─── EXCERPTED DATA
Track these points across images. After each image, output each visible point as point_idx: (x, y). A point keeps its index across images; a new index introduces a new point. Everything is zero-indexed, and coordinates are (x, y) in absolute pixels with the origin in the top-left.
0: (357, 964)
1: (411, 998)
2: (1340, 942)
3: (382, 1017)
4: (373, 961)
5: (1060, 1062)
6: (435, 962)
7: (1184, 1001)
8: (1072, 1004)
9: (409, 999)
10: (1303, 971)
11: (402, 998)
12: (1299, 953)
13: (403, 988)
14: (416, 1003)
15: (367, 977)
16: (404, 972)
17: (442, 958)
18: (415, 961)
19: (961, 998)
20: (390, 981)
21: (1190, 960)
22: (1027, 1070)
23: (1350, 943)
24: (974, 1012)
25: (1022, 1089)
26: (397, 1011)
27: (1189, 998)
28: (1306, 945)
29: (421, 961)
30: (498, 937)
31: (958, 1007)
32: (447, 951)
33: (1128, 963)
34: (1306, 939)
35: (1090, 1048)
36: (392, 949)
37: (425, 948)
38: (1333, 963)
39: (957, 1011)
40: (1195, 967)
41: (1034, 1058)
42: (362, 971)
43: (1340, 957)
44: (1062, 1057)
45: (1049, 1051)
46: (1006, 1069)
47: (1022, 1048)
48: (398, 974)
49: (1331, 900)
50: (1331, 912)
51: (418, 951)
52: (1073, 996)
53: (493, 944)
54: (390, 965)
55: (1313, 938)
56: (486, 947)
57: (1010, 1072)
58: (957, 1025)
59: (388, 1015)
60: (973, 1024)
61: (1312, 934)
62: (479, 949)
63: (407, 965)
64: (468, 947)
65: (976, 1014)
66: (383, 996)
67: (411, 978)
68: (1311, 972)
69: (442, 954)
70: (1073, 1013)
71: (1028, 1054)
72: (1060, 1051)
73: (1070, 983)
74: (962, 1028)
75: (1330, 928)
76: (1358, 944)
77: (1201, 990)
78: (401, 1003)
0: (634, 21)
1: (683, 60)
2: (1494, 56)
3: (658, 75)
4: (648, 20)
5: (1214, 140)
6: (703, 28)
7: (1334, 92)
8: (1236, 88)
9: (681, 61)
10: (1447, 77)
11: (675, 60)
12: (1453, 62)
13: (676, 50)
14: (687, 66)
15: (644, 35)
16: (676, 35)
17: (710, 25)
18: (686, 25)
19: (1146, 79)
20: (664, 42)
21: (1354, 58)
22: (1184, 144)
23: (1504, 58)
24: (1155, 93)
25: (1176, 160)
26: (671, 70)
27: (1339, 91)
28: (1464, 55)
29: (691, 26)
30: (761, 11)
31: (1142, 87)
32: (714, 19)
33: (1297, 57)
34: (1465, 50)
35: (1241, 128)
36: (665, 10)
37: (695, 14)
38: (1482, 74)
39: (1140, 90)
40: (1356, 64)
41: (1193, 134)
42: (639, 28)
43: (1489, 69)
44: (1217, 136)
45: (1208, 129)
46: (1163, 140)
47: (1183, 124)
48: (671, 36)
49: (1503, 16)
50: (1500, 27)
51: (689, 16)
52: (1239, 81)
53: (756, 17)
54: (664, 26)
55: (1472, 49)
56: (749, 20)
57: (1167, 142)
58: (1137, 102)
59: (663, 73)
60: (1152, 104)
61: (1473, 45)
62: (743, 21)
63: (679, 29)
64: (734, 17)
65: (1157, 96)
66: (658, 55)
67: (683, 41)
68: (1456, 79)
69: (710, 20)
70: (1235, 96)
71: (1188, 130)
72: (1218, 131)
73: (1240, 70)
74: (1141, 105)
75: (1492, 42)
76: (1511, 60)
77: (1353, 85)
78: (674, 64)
──────
■ TASK ITEM ■
Reproduce the material in full, swapping "top-left" for "upper-left" and leaving everything else unchanged.

■ FINISHED TASK ■
Track these points across images. After each image, output each visible point as point_idx: (x, y). A point keeps its index across images; a new index introduces a new point. Everything is zero-indexed, and coordinates are (x, y) in absolute pixels with the origin in the upper-left.
0: (357, 964)
1: (411, 998)
2: (1340, 942)
3: (382, 1017)
4: (373, 961)
5: (1060, 1062)
6: (435, 962)
7: (1184, 1001)
8: (1072, 1004)
9: (409, 999)
10: (1303, 971)
11: (402, 998)
12: (1299, 953)
13: (403, 988)
14: (416, 1003)
15: (367, 977)
16: (404, 972)
17: (442, 958)
18: (415, 961)
19: (961, 998)
20: (390, 981)
21: (1190, 960)
22: (1027, 1070)
23: (1350, 943)
24: (974, 1012)
25: (1022, 1089)
26: (397, 1011)
27: (1189, 998)
28: (1306, 945)
29: (421, 961)
30: (498, 937)
31: (958, 1007)
32: (447, 951)
33: (1128, 963)
34: (1306, 939)
35: (1090, 1048)
36: (392, 949)
37: (425, 948)
38: (1333, 963)
39: (957, 1011)
40: (1195, 967)
41: (1034, 1058)
42: (362, 971)
43: (1340, 957)
44: (1062, 1057)
45: (1049, 1051)
46: (1006, 1069)
47: (1022, 1048)
48: (398, 974)
49: (1331, 900)
50: (1331, 912)
51: (418, 951)
52: (1073, 996)
53: (493, 944)
54: (390, 965)
55: (1313, 938)
56: (486, 947)
57: (1010, 1072)
58: (957, 1025)
59: (388, 1015)
60: (973, 1024)
61: (1312, 934)
62: (479, 949)
63: (407, 965)
64: (468, 947)
65: (976, 1014)
66: (383, 996)
67: (411, 978)
68: (1311, 972)
69: (442, 954)
70: (1073, 1013)
71: (1028, 1054)
72: (1060, 1051)
73: (1070, 983)
74: (962, 1028)
75: (1330, 928)
76: (1358, 944)
77: (1201, 990)
78: (401, 1003)
0: (634, 21)
1: (683, 60)
2: (1494, 56)
3: (658, 75)
4: (648, 20)
5: (1214, 140)
6: (703, 28)
7: (1334, 92)
8: (1236, 88)
9: (681, 61)
10: (1447, 77)
11: (675, 60)
12: (1453, 62)
13: (676, 50)
14: (687, 66)
15: (644, 35)
16: (676, 35)
17: (710, 25)
18: (686, 25)
19: (1146, 79)
20: (664, 42)
21: (1354, 58)
22: (1184, 144)
23: (1504, 58)
24: (1155, 93)
25: (1176, 160)
26: (671, 70)
27: (1339, 91)
28: (1464, 55)
29: (691, 26)
30: (761, 11)
31: (1142, 87)
32: (714, 19)
33: (1297, 57)
34: (1465, 50)
35: (1241, 128)
36: (665, 10)
37: (695, 14)
38: (1482, 74)
39: (1140, 90)
40: (1356, 64)
41: (1193, 134)
42: (639, 28)
43: (1489, 69)
44: (1217, 136)
45: (1208, 129)
46: (1163, 140)
47: (1183, 124)
48: (671, 36)
49: (1503, 16)
50: (1500, 27)
51: (689, 16)
52: (1239, 81)
53: (756, 17)
54: (664, 26)
55: (1472, 49)
56: (749, 20)
57: (1167, 142)
58: (1137, 102)
59: (663, 73)
60: (1152, 104)
61: (1473, 45)
62: (743, 21)
63: (679, 29)
64: (734, 17)
65: (1157, 96)
66: (658, 55)
67: (683, 41)
68: (1456, 79)
69: (710, 20)
70: (1235, 96)
71: (1188, 130)
72: (1218, 131)
73: (1240, 70)
74: (1141, 105)
75: (1492, 42)
76: (1511, 60)
77: (1353, 85)
78: (674, 64)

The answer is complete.